▶ **Texte d'étude**
Les romans d'Isabelle Sorente traitent notamment de la cruauté des phénomènes contemporains, comme dans La Prière de septembre, et ils exposent des personnages confrontés à leur démesure (Le Cœur de l'ogre), à leur fantaisie (Panique) ou à leur propre pouvoir de métamorphose (Transformations d'une femme). Son roman Le complexe de la sorcière, paru en 2020, oscille entre travail de mémoire collective sur les chasses aux sorcières et l´introspection de la narratrice sur sa propre expérience de la persécution.

▶ **Données à examiner**
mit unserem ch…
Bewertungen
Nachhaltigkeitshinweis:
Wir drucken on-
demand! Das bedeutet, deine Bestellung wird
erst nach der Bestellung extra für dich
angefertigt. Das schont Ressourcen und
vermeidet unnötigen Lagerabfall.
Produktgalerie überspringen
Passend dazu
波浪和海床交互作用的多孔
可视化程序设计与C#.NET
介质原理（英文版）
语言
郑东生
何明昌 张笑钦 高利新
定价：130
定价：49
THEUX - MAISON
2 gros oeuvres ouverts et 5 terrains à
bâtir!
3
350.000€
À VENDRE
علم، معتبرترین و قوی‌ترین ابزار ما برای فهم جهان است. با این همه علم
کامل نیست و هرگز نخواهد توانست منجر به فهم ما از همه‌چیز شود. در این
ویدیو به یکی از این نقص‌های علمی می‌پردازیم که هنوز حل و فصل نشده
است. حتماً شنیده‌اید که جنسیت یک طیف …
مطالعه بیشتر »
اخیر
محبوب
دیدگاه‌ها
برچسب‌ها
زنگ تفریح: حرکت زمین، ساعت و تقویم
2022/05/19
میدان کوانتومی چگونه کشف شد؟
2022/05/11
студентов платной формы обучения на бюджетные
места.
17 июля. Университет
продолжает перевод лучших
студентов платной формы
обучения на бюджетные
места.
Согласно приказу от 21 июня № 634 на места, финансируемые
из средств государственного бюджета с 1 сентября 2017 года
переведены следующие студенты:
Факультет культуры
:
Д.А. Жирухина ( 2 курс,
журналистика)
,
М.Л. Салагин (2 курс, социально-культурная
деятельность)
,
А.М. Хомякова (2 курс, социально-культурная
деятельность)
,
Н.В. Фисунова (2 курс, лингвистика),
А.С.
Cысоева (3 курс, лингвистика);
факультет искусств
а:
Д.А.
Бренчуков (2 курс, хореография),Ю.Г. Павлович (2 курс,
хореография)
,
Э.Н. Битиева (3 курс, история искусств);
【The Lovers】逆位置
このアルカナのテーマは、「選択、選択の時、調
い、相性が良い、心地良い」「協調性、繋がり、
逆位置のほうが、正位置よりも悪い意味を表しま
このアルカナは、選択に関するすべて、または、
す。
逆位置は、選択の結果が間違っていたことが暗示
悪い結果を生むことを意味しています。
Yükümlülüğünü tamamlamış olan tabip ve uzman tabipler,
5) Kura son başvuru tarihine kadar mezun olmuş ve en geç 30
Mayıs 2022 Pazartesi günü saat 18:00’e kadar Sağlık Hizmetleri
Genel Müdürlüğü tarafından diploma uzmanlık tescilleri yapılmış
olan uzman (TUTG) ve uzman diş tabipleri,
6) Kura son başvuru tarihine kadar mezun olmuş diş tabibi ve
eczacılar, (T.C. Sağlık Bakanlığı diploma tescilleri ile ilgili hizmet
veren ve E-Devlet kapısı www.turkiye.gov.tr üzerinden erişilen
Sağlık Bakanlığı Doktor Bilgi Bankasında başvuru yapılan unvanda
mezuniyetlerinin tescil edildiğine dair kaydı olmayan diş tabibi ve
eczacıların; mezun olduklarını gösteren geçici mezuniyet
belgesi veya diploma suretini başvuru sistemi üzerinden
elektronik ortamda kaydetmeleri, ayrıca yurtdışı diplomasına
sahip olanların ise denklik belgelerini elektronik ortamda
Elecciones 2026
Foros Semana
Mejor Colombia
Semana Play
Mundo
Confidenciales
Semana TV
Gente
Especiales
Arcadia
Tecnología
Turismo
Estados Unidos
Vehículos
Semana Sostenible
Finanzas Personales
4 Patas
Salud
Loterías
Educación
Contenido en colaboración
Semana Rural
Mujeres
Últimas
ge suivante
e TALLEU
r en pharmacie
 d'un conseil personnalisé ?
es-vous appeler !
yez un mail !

▶ **Consigne**
D'après le texte d'étude, en quelle année le roman Le complexe de la sorcière a-t-il paru ? Les entrées forment un matériau distinct du texte d'étude.

▶ **Réponse attendue**
En 2020.